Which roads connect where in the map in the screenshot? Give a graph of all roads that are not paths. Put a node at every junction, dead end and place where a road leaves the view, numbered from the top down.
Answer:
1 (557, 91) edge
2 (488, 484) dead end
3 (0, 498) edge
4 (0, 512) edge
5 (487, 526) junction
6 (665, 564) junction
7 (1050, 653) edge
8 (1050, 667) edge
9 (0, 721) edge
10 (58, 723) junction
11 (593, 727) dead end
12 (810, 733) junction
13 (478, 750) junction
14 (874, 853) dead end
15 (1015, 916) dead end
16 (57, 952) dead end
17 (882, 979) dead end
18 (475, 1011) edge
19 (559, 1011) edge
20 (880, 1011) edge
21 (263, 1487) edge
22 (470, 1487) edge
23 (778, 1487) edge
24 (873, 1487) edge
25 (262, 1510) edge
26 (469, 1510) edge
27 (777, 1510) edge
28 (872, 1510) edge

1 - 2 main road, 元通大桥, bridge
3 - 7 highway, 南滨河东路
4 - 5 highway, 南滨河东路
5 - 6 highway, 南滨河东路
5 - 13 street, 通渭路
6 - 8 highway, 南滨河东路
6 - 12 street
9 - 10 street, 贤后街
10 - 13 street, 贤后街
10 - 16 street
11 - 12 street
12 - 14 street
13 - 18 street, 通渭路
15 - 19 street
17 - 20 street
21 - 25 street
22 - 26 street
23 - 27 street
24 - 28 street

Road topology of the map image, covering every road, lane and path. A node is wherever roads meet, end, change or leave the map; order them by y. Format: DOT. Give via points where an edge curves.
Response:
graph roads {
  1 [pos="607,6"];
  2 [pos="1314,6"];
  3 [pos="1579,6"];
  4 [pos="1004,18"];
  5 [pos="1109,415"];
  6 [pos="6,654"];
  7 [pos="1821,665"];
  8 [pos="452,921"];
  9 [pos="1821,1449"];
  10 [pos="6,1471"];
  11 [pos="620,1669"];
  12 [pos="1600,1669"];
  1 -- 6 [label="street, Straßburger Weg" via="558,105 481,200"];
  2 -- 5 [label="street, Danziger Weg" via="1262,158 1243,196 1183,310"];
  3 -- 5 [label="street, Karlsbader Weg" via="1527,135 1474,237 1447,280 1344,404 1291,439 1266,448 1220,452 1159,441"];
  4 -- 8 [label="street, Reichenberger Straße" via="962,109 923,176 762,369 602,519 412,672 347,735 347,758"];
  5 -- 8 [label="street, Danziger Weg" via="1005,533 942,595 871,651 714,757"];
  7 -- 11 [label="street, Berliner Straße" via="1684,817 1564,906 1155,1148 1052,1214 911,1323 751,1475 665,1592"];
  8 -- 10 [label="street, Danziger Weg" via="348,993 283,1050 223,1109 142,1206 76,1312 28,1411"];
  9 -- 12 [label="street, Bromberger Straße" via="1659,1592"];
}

■ ■ ■ ■ ■ ■ ■

Aim of the exercise: A faithful, complete reproduction of the listing above is requested.

Task output:
Which roads connect where in the map in the screenshot? Give a graph of all roads that are not paths. Put a node at every junction, dead end and place where a road leaves the view, numbered from the top down.
Answer:
1 (557, 91) edge
2 (488, 484) dead end
3 (0, 498) edge
4 (0, 512) edge
5 (487, 526) junction
6 (665, 564) junction
7 (1050, 653) edge
8 (1050, 667) edge
9 (0, 721) edge
10 (58, 723) junction
11 (593, 727) dead end
12 (810, 733) junction
13 (478, 750) junction
14 (874, 853) dead end
15 (1015, 916) dead end
16 (57, 952) dead end
17 (882, 979) dead end
18 (475, 1011) edge
19 (559, 1011) edge
20 (880, 1011) edge
21 (263, 1487) edge
22 (470, 1487) edge
23 (778, 1487) edge
24 (873, 1487) edge
25 (262, 1510) edge
26 (469, 1510) edge
27 (777, 1510) edge
28 (872, 1510) edge

1 - 2 main road, 元通大桥, bridge
3 - 7 highway, 南滨河东路
4 - 5 highway, 南滨河东路
5 - 6 highway, 南滨河东路
5 - 13 street, 通渭路
6 - 8 highway, 南滨河东路
6 - 12 street
9 - 10 street, 贤后街
10 - 13 street, 贤后街
10 - 16 street
11 - 12 street
12 - 14 street
13 - 18 street, 通渭路
15 - 19 street
17 - 20 street
21 - 25 street
22 - 26 street
23 - 27 street
24 - 28 street

Road topology of the map image, covering every road, lane and path. A node is wherever roads meet, end, change or leave the map; order them by y. Format: DOT. Give via points where an edge curves.
Response:
graph roads {
  1 [pos="607,6"];
  2 [pos="1314,6"];
  3 [pos="1579,6"];
  4 [pos="1004,18"];
  5 [pos="1109,415"];
  6 [pos="6,654"];
  7 [pos="1821,665"];
  8 [pos="452,921"];
  9 [pos="1821,1449"];
  10 [pos="6,1471"];
  11 [pos="620,1669"];
  12 [pos="1600,1669"];
  1 -- 6 [label="street, Straßburger Weg" via="558,105 481,200"];
  2 -- 5 [label="street, Danziger Weg" via="1262,158 1243,196 1183,310"];
  3 -- 5 [label="street, Karlsbader Weg" via="1527,135 1474,237 1447,280 1344,404 1291,439 1266,448 1220,452 1159,441"];
  4 -- 8 [label="street, Reichenberger Straße" via="962,109 923,176 762,369 602,519 412,672 347,735 347,758"];
  5 -- 8 [label="street, Danziger Weg" via="1005,533 942,595 871,651 714,757"];
  7 -- 11 [label="street, Berliner Straße" via="1684,817 1564,906 1155,1148 1052,1214 911,1323 751,1475 665,1592"];
  8 -- 10 [label="street, Danziger Weg" via="348,993 283,1050 223,1109 142,1206 76,1312 28,1411"];
  9 -- 12 [label="street, Bromberger Straße" via="1659,1592"];
}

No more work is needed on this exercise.